> Exercise aim:
Answer these questions using the comment thread below.
(a) What share of time must the newly hired student minister director spend in the community?
(b) What share of their time does the local YFC office allow its staff members to spend on "Kingdom" projects?
(c) What two words make up the title "Glocal Director"?

Surely this has to be a piece of our dilemma…
January 4th, 2008 at 5:38 pm
I’m diggin this! It’s this kind of collaborative efforts that are the essence of the Kingdom. If all the church would minister within this context.
January 5th, 2008 at 7:49 pm
I would like to chime in on Chris’s question:
- The paradigm has to change. If the paradigm rests on the paid full/part time staff “youth workers” it won’t be effective.
Because a church or organization hires a “youth worker” for a specified task within the compliance of that organization’s mission. If that mission doesn’t include training people to serve the schools, then any effort is short lived, therefore not being able to build the resume of trust.
So how can the approach be different?
In Baltimore I see a glipse of change in this area. For instance, I was just hired as a student minister director for a church that in its job description requires me to spend 10% – 15% of my time in the community.
A local YFC office allows it’s staff members to spend 10% of their time on “Kingdom” projects.
One of the biggest churches in Baltimore has one of it’s Sr. Elders on staff working 75% on Kingdom projects, plus they pay a full time Glocal Director (Global – Local)

> Record extracts:
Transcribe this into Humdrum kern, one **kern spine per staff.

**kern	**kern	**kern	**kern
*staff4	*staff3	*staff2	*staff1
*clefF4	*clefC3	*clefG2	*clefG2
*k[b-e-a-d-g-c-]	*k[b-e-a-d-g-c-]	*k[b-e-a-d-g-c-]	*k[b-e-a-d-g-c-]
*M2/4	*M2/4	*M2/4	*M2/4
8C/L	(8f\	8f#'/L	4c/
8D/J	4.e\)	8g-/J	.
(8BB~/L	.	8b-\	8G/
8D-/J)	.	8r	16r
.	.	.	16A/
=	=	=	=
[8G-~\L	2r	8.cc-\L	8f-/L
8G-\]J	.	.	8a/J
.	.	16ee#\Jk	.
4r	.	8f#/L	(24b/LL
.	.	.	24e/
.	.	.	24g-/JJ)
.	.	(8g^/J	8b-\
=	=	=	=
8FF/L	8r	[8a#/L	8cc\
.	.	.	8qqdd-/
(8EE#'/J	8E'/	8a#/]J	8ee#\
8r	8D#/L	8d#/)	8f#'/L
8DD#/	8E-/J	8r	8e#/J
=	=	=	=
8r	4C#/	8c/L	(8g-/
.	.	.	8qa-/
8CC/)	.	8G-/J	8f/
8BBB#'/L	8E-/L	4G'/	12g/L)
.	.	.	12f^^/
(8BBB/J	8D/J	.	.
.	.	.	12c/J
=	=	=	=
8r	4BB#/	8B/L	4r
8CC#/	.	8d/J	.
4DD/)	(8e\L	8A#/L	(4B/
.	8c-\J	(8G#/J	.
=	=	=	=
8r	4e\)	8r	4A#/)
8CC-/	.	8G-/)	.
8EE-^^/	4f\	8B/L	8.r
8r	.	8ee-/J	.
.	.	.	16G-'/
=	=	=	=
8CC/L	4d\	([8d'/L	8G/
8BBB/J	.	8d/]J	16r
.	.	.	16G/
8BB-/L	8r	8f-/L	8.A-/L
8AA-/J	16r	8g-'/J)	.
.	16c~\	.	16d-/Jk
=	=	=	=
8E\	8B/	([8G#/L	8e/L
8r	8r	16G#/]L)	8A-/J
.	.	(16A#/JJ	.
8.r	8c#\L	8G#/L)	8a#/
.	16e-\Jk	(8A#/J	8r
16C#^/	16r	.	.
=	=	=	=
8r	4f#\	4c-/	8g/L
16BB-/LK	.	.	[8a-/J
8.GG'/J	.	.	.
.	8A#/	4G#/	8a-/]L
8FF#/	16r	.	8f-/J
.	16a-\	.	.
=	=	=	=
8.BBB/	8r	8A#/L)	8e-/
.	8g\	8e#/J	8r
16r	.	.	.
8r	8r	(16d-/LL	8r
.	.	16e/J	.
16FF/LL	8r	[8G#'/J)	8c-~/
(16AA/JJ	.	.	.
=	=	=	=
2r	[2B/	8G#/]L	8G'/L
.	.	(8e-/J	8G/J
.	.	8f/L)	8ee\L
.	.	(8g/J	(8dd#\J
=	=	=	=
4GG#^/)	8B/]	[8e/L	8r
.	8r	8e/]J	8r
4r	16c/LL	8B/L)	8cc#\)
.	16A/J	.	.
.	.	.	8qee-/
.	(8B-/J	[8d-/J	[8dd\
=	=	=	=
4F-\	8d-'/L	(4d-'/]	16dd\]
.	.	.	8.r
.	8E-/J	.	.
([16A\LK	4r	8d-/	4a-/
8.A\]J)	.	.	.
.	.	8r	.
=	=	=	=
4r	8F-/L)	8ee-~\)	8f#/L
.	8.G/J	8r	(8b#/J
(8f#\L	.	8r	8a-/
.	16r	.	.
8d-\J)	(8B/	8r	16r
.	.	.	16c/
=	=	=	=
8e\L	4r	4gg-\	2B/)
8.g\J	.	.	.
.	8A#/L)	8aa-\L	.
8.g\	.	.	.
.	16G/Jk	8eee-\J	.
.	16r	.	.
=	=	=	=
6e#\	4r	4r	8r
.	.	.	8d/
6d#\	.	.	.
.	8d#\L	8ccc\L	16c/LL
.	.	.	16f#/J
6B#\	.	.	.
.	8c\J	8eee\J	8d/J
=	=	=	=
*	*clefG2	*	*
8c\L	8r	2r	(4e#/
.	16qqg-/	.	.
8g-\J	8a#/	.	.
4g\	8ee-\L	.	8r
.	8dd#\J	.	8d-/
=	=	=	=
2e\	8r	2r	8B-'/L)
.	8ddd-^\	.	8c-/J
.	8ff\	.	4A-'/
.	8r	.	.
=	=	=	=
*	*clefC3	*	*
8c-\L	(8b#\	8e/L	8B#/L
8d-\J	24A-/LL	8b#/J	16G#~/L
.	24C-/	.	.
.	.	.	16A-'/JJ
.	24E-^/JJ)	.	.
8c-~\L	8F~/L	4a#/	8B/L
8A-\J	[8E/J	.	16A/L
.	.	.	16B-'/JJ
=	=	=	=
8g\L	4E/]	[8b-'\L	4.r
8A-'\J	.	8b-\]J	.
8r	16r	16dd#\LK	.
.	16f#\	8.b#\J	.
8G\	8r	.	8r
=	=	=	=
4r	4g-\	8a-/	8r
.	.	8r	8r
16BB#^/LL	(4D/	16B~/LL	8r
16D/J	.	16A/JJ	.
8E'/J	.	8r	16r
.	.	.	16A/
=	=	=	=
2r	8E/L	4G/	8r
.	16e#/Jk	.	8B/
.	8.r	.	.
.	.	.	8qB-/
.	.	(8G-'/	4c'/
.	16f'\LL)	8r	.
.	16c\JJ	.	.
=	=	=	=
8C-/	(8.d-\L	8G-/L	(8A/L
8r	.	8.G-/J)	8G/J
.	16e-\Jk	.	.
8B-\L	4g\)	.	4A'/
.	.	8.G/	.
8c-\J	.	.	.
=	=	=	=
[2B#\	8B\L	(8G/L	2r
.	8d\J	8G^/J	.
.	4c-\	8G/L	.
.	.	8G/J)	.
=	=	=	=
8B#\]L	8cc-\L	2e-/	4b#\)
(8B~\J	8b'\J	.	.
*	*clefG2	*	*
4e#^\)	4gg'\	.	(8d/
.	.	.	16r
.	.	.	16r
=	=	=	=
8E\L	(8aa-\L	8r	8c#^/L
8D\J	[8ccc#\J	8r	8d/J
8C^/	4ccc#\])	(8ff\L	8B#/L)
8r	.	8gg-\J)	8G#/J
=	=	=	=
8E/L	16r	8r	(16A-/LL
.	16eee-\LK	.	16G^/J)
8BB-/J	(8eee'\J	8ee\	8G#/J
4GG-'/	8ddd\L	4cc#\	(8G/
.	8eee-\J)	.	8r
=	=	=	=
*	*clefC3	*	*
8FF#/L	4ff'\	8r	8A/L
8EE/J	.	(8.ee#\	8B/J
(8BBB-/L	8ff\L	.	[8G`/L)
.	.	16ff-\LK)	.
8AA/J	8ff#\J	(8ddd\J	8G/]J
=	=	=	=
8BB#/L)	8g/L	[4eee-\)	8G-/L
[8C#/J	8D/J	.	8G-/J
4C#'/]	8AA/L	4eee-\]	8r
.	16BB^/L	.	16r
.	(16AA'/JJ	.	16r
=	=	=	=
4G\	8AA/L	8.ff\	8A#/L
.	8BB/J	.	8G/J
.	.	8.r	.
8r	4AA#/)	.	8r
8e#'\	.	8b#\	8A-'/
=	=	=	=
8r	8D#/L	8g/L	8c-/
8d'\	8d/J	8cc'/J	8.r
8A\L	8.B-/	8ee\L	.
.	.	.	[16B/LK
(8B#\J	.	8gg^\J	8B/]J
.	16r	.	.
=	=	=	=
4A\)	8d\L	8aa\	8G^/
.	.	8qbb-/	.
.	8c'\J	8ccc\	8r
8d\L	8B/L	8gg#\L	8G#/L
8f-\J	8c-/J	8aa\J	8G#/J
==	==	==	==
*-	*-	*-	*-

> Output:
(a) 10% – 15% of the director's time.
(b) 10% of their time.
(c) Global and Local.